## Stored entries
<<<<

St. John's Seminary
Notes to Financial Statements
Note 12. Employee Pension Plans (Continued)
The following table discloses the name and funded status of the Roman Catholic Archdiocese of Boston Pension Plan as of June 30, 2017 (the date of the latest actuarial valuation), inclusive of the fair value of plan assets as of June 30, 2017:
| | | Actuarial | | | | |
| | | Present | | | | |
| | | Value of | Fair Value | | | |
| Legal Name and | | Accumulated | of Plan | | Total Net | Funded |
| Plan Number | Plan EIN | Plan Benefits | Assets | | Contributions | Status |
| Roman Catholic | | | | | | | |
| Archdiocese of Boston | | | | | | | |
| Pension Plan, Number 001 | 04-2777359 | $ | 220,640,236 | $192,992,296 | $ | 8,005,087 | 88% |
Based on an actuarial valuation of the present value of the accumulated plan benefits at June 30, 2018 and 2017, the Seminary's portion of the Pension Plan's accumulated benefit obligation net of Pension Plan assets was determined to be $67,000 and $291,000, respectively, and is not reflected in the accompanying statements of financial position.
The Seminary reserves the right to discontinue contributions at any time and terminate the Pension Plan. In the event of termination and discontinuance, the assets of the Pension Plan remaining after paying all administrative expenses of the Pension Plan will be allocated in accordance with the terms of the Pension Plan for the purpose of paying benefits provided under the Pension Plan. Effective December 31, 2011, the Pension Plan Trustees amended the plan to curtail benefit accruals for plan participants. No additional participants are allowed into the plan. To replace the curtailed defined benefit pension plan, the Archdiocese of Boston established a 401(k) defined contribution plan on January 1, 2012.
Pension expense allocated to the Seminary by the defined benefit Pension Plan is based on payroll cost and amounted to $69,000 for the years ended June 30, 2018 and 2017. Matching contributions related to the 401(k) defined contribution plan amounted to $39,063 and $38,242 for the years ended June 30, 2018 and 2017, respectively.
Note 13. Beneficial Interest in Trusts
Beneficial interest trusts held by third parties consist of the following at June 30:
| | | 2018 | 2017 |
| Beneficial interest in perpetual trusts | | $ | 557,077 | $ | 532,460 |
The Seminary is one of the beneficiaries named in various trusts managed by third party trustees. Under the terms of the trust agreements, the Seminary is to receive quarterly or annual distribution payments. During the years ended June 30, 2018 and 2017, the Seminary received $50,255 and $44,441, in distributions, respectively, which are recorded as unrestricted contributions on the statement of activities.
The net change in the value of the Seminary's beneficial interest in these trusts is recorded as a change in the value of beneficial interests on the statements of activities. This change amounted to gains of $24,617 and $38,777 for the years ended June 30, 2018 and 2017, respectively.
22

>>>>

## EXERCISE DESCRIPTION
All of the entries must be quoted exactly; please include each one.

## FINAL ANSWER
St. John's Seminary
Notes to Financial Statements
Note 12. Employee Pension Plans (Continued)
The following table discloses the name and funded status of the Roman Catholic Archdiocese of Boston Pension Plan as of June 30, 2017 (the date of the latest actuarial valuation), inclusive of the fair value of plan assets as of June 30, 2017:
| | | Actuarial | | | | |
| | | Present | | | | |
| | | Value of | Fair Value | | | |
| Legal Name and | | Accumulated | of Plan | | Total Net | Funded |
| Plan Number | Plan EIN | Plan Benefits | Assets | | Contributions | Status |
| Roman Catholic | | | | | | | |
| Archdiocese of Boston | | | | | | | |
| Pension Plan, Number 001 | 04-2777359 | $ | 220,640,236 | $192,992,296 | $ | 8,005,087 | 88% |
Based on an actuarial valuation of the present value of the accumulated plan benefits at June 30, 2018 and 2017, the Seminary's portion of the Pension Plan's accumulated benefit obligation net of Pension Plan assets was determined to be $67,000 and $291,000, respectively, and is not reflected in the accompanying statements of financial position.
The Seminary reserves the right to discontinue contributions at any time and terminate the Pension Plan. In the event of termination and discontinuance, the assets of the Pension Plan remaining after paying all administrative expenses of the Pension Plan will be allocated in accordance with the terms of the Pension Plan for the purpose of paying benefits provided under the Pension Plan. Effective December 31, 2011, the Pension Plan Trustees amended the plan to curtail benefit accruals for plan participants. No additional participants are allowed into the plan. To replace the curtailed defined benefit pension plan, the Archdiocese of Boston established a 401(k) defined contribution plan on January 1, 2012.
Pension expense allocated to the Seminary by the defined benefit Pension Plan is based on payroll cost and amounted to $69,000 for the years ended June 30, 2018 and 2017. Matching contributions related to the 401(k) defined contribution plan amounted to $39,063 and $38,242 for the years ended June 30, 2018 and 2017, respectively.
Note 13. Beneficial Interest in Trusts
Beneficial interest trusts held by third parties consist of the following at June 30:
| | | 2018 | 2017 |
| Beneficial interest in perpetual trusts | | $ | 557,077 | $ | 532,460 |
The Seminary is one of the beneficiaries named in various trusts managed by third party trustees. Under the terms of the trust agreements, the Seminary is to receive quarterly or annual distribution payments. During the years ended June 30, 2018 and 2017, the Seminary received $50,255 and $44,441, in distributions, respectively, which are recorded as unrestricted contributions on the statement of activities.
The net change in the value of the Seminary's beneficial interest in these trusts is recorded as a change in the value of beneficial interests on the statements of activities. This change amounted to gains of $24,617 and $38,777 for the years ended June 30, 2018 and 2017, respectively.
22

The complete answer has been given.